COMPAQ: Building implosion, HP and Apple
The implosion today of two buildings (CCA 7 and 8) on the former Compaq campus comes nearly ten years to the day after the business implosion of Compaq through its acquisition by HP. Like Compaq, CCA7 and CCA8 on the Houston campus, now owned by the local community college, had been deemed too expensive to renovate; the choice was made to blow them up and rebuild.
This parallels not only HP’s recent “blowing up” of its tablet and (profitable) PC business, but the final disposition of the great COMPAQ Computer Corporation, a company that I proudly worked at for fifteen years.
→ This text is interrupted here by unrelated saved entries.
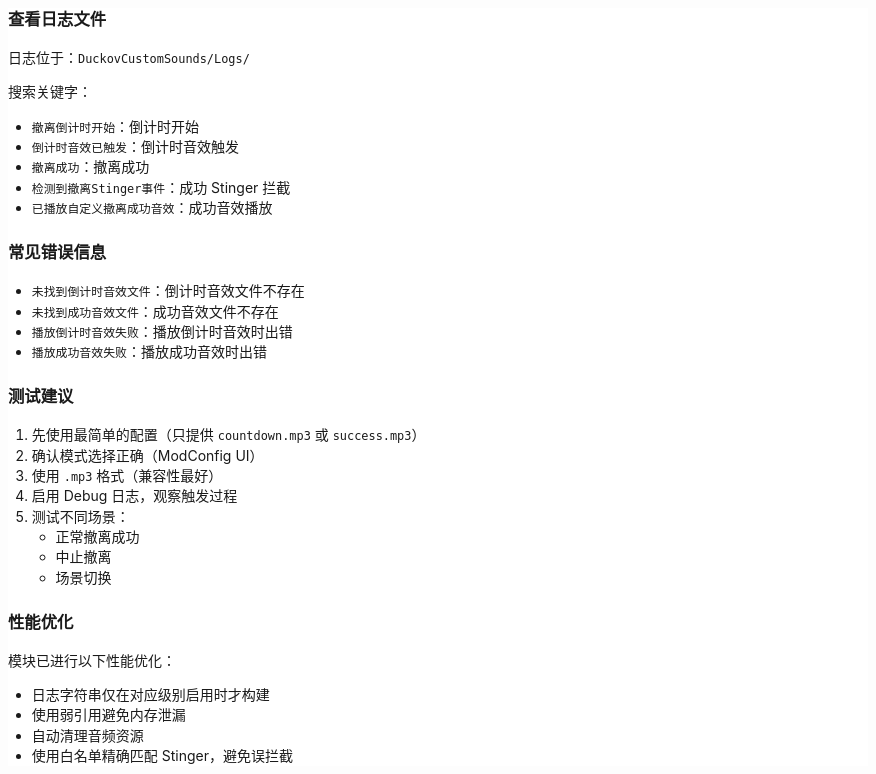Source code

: ### 查看日志文件

日志位于：`DuckovCustomSounds/Logs/`

搜索关键字：
- `撤离倒计时开始`：倒计时开始
- `倒计时音效已触发`：倒计时音效触发
- `撤离成功`：撤离成功
- `检测到撤离Stinger事件`：成功 Stinger 拦截
- `已播放自定义撤离成功音效`：成功音效播放

### 常见错误信息

- `未找到倒计时音效文件`：倒计时音效文件不存在
- `未找到成功音效文件`：成功音效文件不存在
- `播放倒计时音效失败`：播放倒计时音效时出错
- `播放成功音效失败`：播放成功音效时出错

### 测试建议

1. 先使用最简单的配置（只提供 `countdown.mp3` 或 `success.mp3`）
2. 确认模式选择正确（ModConfig UI）
3. 使用 `.mp3` 格式（兼容性最好）
4. 启用 Debug 日志，观察触发过程
5. 测试不同场景：
   - 正常撤离成功
   - 中止撤离
   - 场景切换

### 性能优化

模块已进行以下性能优化：
- 日志字符串仅在对应级别启用时才构建
- 使用弱引用避免内存泄漏
- 自动清理音频资源
- 使用白名单精确匹配 Stinger，避免误拦截
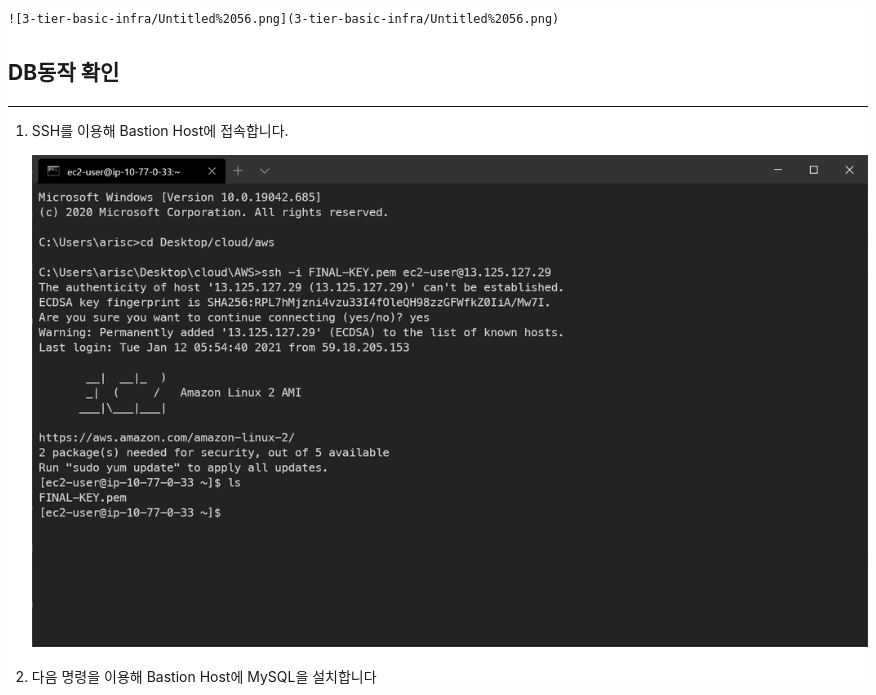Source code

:     ![3-tier-basic-infra/Untitled%2056.png](3-tier-basic-infra/Untitled%2056.png)
    

## DB동작 확인

---

1. SSH를 이용해 Bastion Host에 접속합니다.
    
    ![3-tier-basic-infra/Untitled%2057.png](3-tier-basic-infra/Untitled%2057.png)
    
2. 다음 명령을 이용해 Bastion Host에 MySQL을 설치합니다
Compaq in the beginning was an incredibly innovative company in portable computers and servers…but in the later years was one Steve Jobs shy of a full Apple cart.
It is easy to envy Apple, now one of (if not the, depending on market closings) the highest valued companies in the world, and in the enviable position of charging and receiving premium prices on almost all of their products. The history of Apple is well known, and its story and that of Compaq can be seen as mirror images…until Apple’s turning point, when Jobs returned, grown up and ready with innovation, differentiation and a long term plan.
In between the leadership of John Sculley and Steve Jobs’ return as interim CEO in 1997, Apple faced similar crossroads to Compaq’s at the same time. Obviously over-simplified, in 1998 Compaq chose to follow the kings of the day, and emulate IBM by acquiring services (and people and debt)-heavy Digital Equipment Corporation; while Apple chose a gambler’s path of innovation, a path to no longer try to compete on the speeds and feeds of cpu/memory/disk with the PC vendors of the day, but to create a content consumer/content creator vision, to innovate and differentiate.
In 1997, Compaq’s revenues were approx. $25 billion, and income was approx. $2 billion.
In 1997, Apple’s revenues were approx. $7 billion, and income was a LOSS of approx. $1 billion.
Three years after Compaq acquired Digital Equipment Corporation, HP acquired Compaq, a controversial acquisition according to HP’s board (mixed if with a bit of Deutsche Bank conflict of interest scandal). The services division of the combined Compaq and DEC was not meshing, and was not proving as “accretive” as had been hoped in the original merger documents. CEO Eckhard Pfeifer was let go in 1999, and by 2001 Compaq’s meteoric time in the technosphere flamed out.
Four years after naming Jobs interim CEO, Apple released the iPod..then the iTunes store…then the iPhone…then the iPad.
Could those paths have been switched? If Compaq had not purchased Digital, would it still exist? There were many variables, and I’ll leave the possible scenarios to the academics, to future business school case studies. As a man I admired said, “you can’t un-honk a honked horn.”
Like many people, I found my fifteen years working at Compaq an incredible experience. I met the love of my life while working there. After we were married, she would look out the windows in the break room at CCA8 and see our daughter waiting for the school bus in front of our house in Lakewood Forest. With the demise of those buildings, and the presumed demise of the last vestiges of Compaq with the pre-announced sale of the PC business, we choose to think back fondly on those days , the great people we worked with… and whimsically wonder what could have been.